**Task item**
The entries below are to be repeated exactly, and their pictures left out.

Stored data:

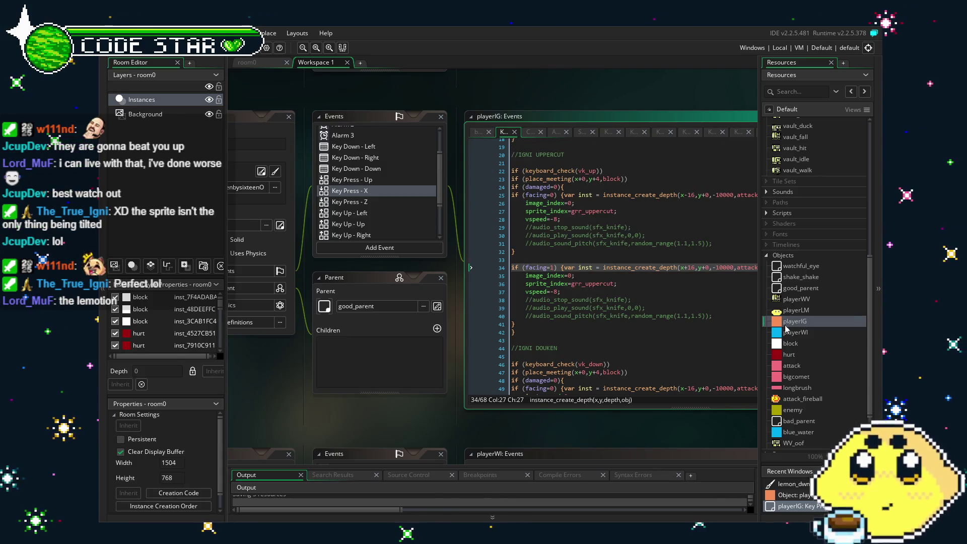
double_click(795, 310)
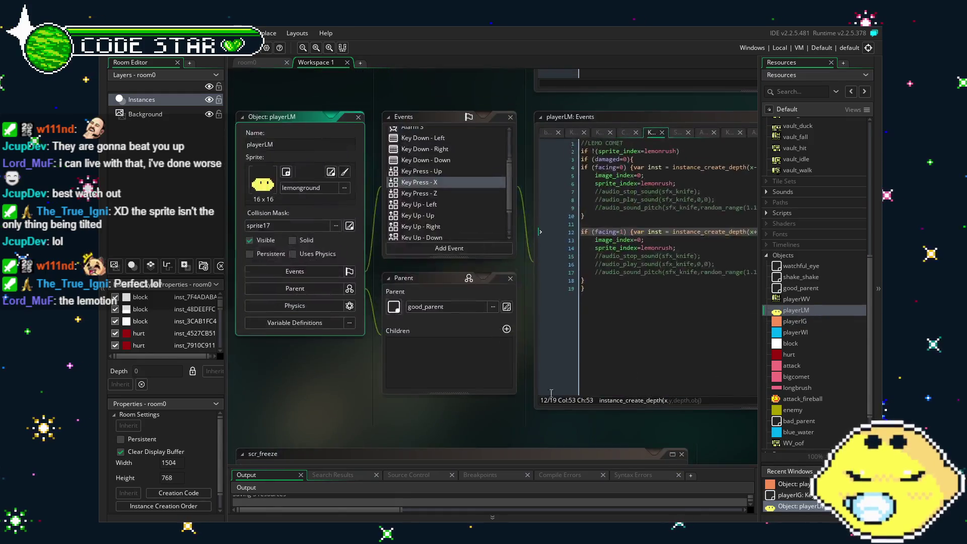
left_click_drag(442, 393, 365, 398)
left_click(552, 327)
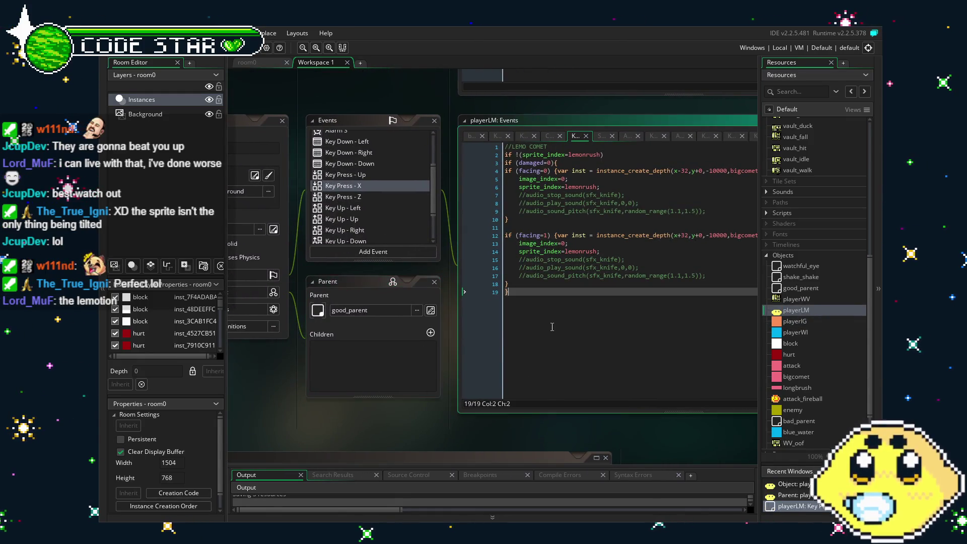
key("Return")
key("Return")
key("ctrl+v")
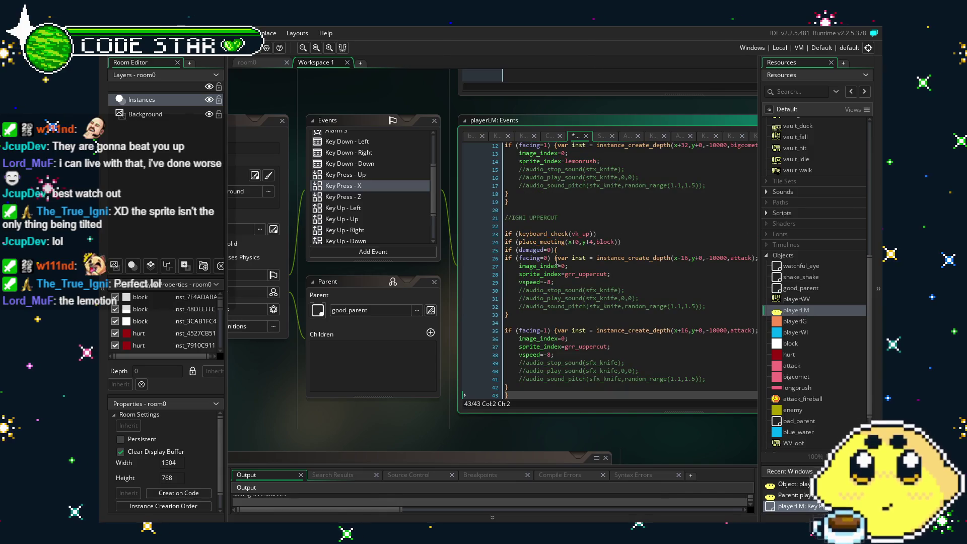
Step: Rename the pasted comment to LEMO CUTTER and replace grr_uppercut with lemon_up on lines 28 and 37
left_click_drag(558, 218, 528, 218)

**Solution for this task**
double_click(795, 310)
left_click_drag(442, 393, 365, 398)
left_click(552, 327)
key("Return")
key("Return")
key("ctrl+v")
Step: Rename the pasted comment to LEMO CUTTER and replace grr_uppercut with lemon_up on lines 28 and 37
left_click_drag(558, 218, 528, 218)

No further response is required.